Parce que plus rien n'avait d'importance, ni Garin et sa richesse, ni Philippe et son amour, du moment qu'Arnaud s'était rapproché d'elle !
Le regard qu'il lui avait jeté, en quittant la salle, n'avait pourtant rien d'encourageant, si ce n'est peut-être qu'au milieu de la colère et du mépris, la jeune femme avait cru y lire une sorte d'admiration. Et c'est de cette faible lueur qu'elle éclairait son rêve. Il la haïssait sans doute, la méprisait plus que certainement, mais Abou- al-Khayr avait dit qu'il la désirait et, tandis qu'aux côtés de Garin, elle regagnait la maison sur le canal vert, Catherine sentait revenir en elle ses forces combatives.

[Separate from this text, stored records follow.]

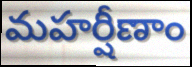
మహర్షీణాం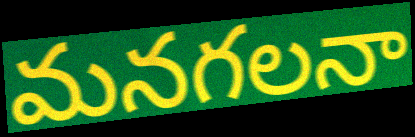
మనగలనాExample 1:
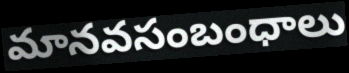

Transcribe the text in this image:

మానవసంబంధాలు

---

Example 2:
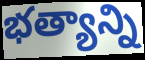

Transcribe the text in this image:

భత్యాన్ని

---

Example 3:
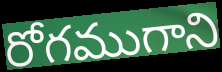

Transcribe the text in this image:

రోగముగాని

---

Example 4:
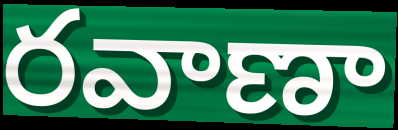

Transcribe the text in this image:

రవాణా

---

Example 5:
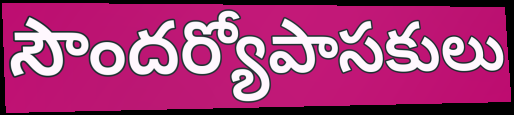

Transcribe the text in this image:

సౌందర్యోపాసకులు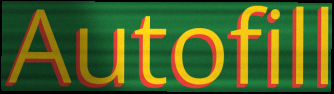
AutofillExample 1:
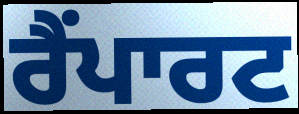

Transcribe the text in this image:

ਰੈਂਪਾਰਟ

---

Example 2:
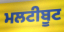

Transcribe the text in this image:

ਮਲਟੀਬੂਟ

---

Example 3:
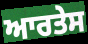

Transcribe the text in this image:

ਆਰਤੇਸ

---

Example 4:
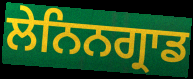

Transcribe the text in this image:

ਲੇਨਿਨਗ੍ਰਾਡ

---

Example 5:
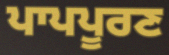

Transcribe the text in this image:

ਪਾਪਪੂਰਣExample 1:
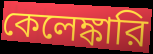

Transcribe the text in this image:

কেলেঙ্কারি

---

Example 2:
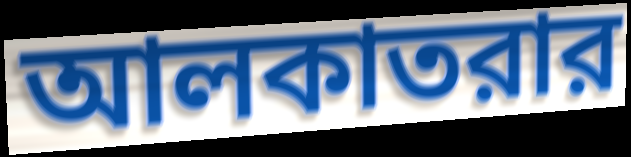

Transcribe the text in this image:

আলকাতরার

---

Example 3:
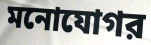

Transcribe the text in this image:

মনোযোগর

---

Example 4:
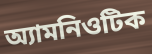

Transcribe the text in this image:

অ্যামনিওটিক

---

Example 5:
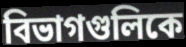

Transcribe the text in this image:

বিভাগগুলিকে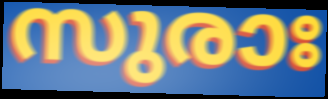
സുരാഃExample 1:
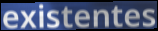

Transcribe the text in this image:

existentes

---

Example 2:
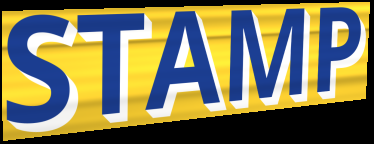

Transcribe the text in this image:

STAMP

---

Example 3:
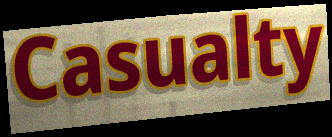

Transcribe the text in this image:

Casualty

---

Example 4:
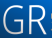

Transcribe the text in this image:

GR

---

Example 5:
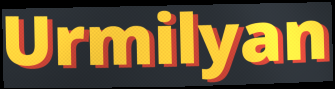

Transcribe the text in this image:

Urmilyan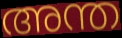
അന്ത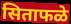
सिताफळेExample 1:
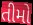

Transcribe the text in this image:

તીમો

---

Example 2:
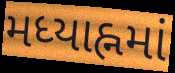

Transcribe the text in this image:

મધ્યાહ્નમાં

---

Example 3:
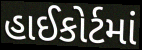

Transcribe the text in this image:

હાઈકોર્ટમાં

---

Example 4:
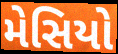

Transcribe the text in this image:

મેસિયો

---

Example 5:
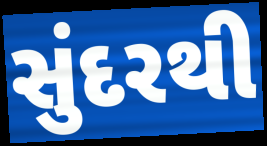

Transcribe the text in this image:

સુંદરથી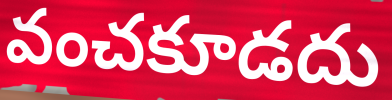
వంచకూడదు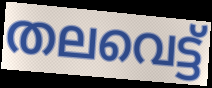
തലവെട്ട്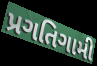
પ્રગતિગામીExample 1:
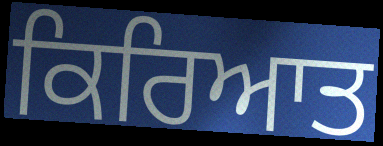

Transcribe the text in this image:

ਕਿਰਿਆਤ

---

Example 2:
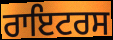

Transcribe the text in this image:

ਰਾਇਟਰਸ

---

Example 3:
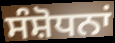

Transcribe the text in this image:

ਸੰਸ਼ੋਧਨਾਂ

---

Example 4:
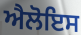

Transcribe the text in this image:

ਐਲੋਇਸ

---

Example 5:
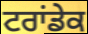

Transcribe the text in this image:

ਟਰਾਂਡੇਕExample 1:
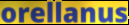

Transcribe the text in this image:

orellanus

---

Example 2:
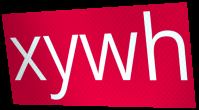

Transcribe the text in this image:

xywh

Le but de sa vie, elle venait de le voir là, tout près d'elle, un but qui n'avait plus rien d'inaccessibles car, si l'orgueilleux comte de Montsalvy pouvait regarder dédaigneusement la nièce d'un drapier, par contre la dame de Brazey devenait digne de lui. Catherine comprenait que son mariage l'avait mise presque sur le même plan qu'Arnaud. Elle était partie intégrante de son univers d'orgueil et de splendeur, qu'il le voulût ou non et, ce soir, elle avait pu mesurer l'éclat et la puissance de sa beauté. Combien de fois le regard de Philippe ne s'était-il pas posé sur elle... et tant d'autres avec lui ? Tous étrangement semblables avec leur expression avide... Ce soir, Catherine se sentait de taille à balayer les autres obstacles dressés entre elle et son amour, jusque et y compris cette haine d'Arnaud pour les Legoix et qu'elle se jurait de lui arracher. Pourrait-il lui reprocher la mort de Michel quand il saurait qu'elle avait failli en mourir, que Gaucher son père avait été pendu, sa maison détruite ? Cet homme, jusque-là si lointain, Catherine savait maintenant qu'elle le voulait, de toutes les forces tendues de son âme et quelle n'aurait de cesse ni de repos tant qu'il ne l'aurait pas faite sienne sans retour possible.